▶ Task set
- A) In the passage about the McMillian case, about how much money did the county's financial records show had been paid to Bill Hooks?
- B) Output the part of the McMillian case passage that begins at "When I interviewed" and ends after "than I thought.".
- C) Pick up the passage about the McMillian case after its last sentence and keep writing it.

When I interviewed him for the job, he was apologetic about the darker episodes in his past, but I thought he was perfect for the kind of staff we were trying to build. He signed up, moved to Montgomery, and without hesitation jumped into the McMillian case with me. We spent days tracking leads, interviewing dozens of people, following wild rumors, investigating different theories. I was increasingly persuaded that we would have to figure out who really had killed Ronda Morrison to win Walter’s release. Aside from my appreciation for Michael’s invaluable help with the work itself, I was grateful finally to have someone around to share the insanity of the case with—just as I was discovering that it was even crazier than I thought.
After a few months of investigation, we’d uncovered strong evidence to support Walter’s innocence. We discovered that Bill Hooks had been paid by Sheriff Tate for his testimony against Walter—we found checks in the county’s financial records showing close to $5,000 in payments to Hooks in reward money and “expenses.” Sheriff Tate had also paid Hooks money to travel back and forth out of the county around the time of the trial. This information should have been disclosed to Walter’s counsel prior to trial so that they could have used it to cast doubt on the credibility of Hooks’s testimony.
We also found out that Hooks had been released from jail immediately after giving the police his statement that he’d seen Walter’s “low-rider” truck at the cleaners on the day of the murder. We found court records revealing that the D.A. and the sheriff, who are county officials, had somehow gotten city charges and fines against Hooks dismissed, even though they had no authority in city courts. Under U.S. Supreme Court precedent, that Hooks had charges against him dismissed in exchange for cooperation with authorities was information that the State was obligated to reveal to the defense. But, of course, they hadn’t.

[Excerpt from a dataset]
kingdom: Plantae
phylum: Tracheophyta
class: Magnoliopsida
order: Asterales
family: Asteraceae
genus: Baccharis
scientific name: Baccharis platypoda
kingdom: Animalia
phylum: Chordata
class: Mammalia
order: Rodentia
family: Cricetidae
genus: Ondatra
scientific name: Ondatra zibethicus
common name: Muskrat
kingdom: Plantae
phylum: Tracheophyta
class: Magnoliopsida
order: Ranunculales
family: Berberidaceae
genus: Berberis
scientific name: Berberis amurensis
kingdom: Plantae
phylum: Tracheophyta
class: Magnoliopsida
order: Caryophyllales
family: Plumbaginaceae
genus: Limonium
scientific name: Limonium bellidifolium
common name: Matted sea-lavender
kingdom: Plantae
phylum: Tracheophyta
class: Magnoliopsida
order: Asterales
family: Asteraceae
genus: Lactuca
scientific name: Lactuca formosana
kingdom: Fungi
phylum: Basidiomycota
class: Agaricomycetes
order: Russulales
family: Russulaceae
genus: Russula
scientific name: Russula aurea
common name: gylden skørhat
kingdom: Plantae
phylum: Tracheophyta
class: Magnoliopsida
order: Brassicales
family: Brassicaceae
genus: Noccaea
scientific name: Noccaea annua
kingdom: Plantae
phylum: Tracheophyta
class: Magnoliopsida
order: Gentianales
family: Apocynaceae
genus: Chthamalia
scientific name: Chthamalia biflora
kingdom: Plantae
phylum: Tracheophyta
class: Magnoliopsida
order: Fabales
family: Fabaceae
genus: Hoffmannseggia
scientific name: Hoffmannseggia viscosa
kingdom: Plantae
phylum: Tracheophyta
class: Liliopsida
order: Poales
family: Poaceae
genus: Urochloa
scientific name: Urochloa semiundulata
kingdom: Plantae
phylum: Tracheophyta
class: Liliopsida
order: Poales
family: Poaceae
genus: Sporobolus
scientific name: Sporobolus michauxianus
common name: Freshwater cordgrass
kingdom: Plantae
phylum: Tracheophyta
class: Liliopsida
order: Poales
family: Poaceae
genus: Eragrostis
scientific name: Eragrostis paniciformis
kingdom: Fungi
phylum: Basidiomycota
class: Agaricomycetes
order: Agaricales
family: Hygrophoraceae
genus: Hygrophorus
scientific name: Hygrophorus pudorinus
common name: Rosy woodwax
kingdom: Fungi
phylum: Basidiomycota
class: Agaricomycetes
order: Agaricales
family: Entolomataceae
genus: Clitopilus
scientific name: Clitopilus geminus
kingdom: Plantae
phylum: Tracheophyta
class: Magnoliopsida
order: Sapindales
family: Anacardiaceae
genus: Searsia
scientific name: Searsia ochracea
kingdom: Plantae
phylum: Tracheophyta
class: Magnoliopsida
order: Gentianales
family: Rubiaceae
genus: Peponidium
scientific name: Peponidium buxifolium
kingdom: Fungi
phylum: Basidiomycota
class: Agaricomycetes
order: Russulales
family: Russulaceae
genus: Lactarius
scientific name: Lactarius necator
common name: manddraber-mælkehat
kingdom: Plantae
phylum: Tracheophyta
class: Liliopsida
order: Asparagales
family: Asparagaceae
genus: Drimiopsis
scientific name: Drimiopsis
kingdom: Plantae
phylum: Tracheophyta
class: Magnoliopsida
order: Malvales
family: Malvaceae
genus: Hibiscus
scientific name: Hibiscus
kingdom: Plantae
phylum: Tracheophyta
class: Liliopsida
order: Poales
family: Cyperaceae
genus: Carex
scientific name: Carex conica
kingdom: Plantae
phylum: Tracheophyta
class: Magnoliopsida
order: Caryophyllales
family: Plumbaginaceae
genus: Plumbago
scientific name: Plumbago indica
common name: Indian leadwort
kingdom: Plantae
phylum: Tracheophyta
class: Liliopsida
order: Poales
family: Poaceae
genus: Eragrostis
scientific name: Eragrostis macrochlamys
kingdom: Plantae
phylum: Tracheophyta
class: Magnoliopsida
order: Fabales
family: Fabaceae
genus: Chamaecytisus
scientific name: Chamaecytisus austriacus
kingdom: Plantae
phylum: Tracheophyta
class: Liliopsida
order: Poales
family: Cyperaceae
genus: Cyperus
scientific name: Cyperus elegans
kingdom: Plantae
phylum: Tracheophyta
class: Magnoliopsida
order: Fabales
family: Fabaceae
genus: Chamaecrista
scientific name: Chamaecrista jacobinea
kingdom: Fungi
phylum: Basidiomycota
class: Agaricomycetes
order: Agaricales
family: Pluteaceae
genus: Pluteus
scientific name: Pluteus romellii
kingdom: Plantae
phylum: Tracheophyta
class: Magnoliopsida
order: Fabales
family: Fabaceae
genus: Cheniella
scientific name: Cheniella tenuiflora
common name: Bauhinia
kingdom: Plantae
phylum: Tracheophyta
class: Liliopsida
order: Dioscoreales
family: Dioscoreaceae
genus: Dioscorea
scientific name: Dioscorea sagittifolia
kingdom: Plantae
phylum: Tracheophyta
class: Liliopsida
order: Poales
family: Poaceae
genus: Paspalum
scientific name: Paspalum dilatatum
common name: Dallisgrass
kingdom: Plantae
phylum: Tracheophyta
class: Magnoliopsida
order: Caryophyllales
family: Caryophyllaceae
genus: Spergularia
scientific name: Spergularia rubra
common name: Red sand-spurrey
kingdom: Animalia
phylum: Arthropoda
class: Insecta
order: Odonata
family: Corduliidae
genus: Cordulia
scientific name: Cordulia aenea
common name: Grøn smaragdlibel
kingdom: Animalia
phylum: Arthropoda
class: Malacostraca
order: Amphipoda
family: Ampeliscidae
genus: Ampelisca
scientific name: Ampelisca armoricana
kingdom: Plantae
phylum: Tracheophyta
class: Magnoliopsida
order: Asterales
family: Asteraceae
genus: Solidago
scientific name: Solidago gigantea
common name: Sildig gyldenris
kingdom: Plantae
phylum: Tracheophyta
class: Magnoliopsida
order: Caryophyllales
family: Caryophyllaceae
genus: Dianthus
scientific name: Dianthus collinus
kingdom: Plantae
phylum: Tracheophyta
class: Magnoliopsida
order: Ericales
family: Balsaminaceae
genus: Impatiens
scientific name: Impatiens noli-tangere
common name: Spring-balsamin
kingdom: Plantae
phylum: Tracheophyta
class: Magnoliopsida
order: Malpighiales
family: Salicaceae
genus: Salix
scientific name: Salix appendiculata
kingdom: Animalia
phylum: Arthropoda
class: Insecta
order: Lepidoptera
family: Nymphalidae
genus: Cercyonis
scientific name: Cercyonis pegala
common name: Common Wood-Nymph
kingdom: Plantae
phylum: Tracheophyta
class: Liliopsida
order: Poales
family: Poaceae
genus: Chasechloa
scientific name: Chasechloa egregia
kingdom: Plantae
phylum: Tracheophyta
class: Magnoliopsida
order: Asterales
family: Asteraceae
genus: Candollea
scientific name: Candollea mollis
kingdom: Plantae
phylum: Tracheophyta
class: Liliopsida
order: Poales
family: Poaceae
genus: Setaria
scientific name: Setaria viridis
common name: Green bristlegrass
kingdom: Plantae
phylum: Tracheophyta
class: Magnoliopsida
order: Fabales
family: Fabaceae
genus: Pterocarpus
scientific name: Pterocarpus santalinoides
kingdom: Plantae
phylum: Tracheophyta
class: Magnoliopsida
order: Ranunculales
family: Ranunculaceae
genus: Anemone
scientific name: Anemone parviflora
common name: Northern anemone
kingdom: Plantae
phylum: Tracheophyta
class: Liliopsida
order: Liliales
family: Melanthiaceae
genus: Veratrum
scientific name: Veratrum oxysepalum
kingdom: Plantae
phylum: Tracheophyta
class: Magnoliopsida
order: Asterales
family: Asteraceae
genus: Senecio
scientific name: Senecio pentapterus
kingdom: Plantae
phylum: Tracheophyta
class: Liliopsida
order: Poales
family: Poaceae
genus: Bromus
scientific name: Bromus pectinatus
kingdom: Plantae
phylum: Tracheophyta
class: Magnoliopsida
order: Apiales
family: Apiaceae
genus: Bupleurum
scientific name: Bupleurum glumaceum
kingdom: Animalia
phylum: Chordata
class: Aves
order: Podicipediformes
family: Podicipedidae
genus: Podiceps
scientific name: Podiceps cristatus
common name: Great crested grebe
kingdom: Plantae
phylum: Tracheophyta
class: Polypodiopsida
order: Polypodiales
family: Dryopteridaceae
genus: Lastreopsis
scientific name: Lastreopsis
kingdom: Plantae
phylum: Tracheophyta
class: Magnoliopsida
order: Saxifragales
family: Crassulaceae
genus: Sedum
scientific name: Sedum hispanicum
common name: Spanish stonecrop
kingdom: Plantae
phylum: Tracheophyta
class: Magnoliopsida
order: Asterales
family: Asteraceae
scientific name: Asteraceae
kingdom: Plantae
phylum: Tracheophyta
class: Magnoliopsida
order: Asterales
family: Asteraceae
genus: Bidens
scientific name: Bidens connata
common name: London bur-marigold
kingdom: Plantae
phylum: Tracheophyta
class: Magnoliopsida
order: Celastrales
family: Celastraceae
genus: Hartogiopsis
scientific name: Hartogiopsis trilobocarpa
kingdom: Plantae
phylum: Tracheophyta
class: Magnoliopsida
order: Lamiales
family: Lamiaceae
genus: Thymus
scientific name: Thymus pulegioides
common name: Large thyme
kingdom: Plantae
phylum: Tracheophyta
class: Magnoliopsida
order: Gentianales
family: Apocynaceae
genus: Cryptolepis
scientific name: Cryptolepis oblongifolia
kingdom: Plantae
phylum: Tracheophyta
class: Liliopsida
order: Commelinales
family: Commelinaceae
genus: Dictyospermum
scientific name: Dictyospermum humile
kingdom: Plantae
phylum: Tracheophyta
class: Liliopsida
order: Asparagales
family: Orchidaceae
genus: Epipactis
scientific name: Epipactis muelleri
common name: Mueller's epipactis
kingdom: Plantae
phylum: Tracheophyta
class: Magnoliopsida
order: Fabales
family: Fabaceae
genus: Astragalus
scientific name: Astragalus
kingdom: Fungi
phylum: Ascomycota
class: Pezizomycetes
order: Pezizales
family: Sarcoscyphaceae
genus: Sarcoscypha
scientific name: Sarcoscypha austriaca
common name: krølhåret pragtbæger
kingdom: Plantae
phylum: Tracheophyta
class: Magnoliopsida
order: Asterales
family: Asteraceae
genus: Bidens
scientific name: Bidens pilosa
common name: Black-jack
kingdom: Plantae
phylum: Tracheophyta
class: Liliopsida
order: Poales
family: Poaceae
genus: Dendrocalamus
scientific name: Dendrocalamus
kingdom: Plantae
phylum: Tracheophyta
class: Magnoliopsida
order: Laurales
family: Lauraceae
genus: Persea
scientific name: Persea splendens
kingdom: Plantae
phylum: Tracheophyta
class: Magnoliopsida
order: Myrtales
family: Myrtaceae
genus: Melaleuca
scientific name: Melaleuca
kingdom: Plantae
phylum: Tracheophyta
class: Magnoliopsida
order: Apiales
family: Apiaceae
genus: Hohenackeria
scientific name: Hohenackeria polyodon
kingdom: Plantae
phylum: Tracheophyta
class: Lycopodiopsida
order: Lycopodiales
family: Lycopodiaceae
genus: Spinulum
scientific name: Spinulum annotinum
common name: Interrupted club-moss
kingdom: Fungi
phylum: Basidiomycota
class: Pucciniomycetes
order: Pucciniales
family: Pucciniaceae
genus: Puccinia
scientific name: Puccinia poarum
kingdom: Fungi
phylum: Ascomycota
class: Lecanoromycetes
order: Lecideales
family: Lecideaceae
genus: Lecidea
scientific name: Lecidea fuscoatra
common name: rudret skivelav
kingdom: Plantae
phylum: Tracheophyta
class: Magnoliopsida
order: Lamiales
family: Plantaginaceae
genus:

▶ Expected outputs
- A) Close to $5,000, in reward money and "expenses."

- B)
When I interviewed him for the job, he was apologetic about the darker episodes in his past, but I thought he was perfect for the kind of staff we were trying to build. He signed up, moved to Montgomery, and without hesitation jumped into the McMillian case with me. We spent days tracking leads, interviewing dozens of people, following wild rumors, investigating different theories. I was increasingly persuaded that we would have to figure out who really had killed Ronda Morrison to win Walter’s release. Aside from my appreciation for Michael’s invaluable help with the work itself, I was grateful finally to have someone around to share the insanity of the case with—just as I was discovering that it was even crazier than I thought.

- C)
We found the white man who was running the store on the day that Ralph Myers came in for the purpose of giving a note to Walter. Walter had tried to persuade his original lawyers to speak to this man, but they had failed to do so. After Walter described the location of the store, we were able to track him down. The storeowner recounted his memory of that day: Myers had sought out Walter—but had to ask the storeowner which of the several black men in the store was Walter McMillian. Months after the crime, the storeowner was adamant that Myers had never seen Walter McMillian before.
In a church basement, Walter’s sister found flyers advertising the fish fry held at Walter’s house; they confirmed that the event had taken place on the same day as the Morrison murder. A white storeowner who had no relationship to Walter or his family had kept a copy of that flyer for some reason, and he confirmed that he had received it before the Morrison murder. We even tracked down Clay Kast, the white mechanic who had modified Walter’s truck and converted it to a low-rider. He confirmed that the work had been done over six months after Ronda Morrison was murdered. This proved that McMillian’s truck had had no modifications or special features and therefore could not have been the truck described by Myers and Hooks at the trial.
I was feeling very good about the progress we were making when I got a call that would become the most significant break in the case.
The voice said, “Mr. Stevenson, this is Ralph Myers.”
Our secretary had told me there was a “Mr. Miles” on the phone, so I was a little shocked to hear Ralph Myers on the other end of the line. Before I could compose myself, he spoke again.
“I think you need to come and see me. I have something I need to tell you,” he said dramatically.
Myers was imprisoned at the St. Clair Correctional Facility in Springville, Alabama, and Michael and I made plans to meet him there in three days.
Michael and I had started running a few miles at night after work to help us wind down from the increasingly long work days. Montgomery has a beautiful park that houses the Alabama Shakespeare Festival, which brings nationally acclaimed playwrights and actors to Alabama to perform Shakespeare and modern theatrical productions. The theater is set among hundreds of acres of beautifully maintained parkland with lakes and ponds. There are several trails for running. That evening we spent most of our run speculating about what Myers would tell us.
“Why would Myers call us now?” Michael asked. “Can you imagine just going into a courtroom and straight-up making up a story that puts an innocent man on death row? I’m not sure we can trust anything he says.”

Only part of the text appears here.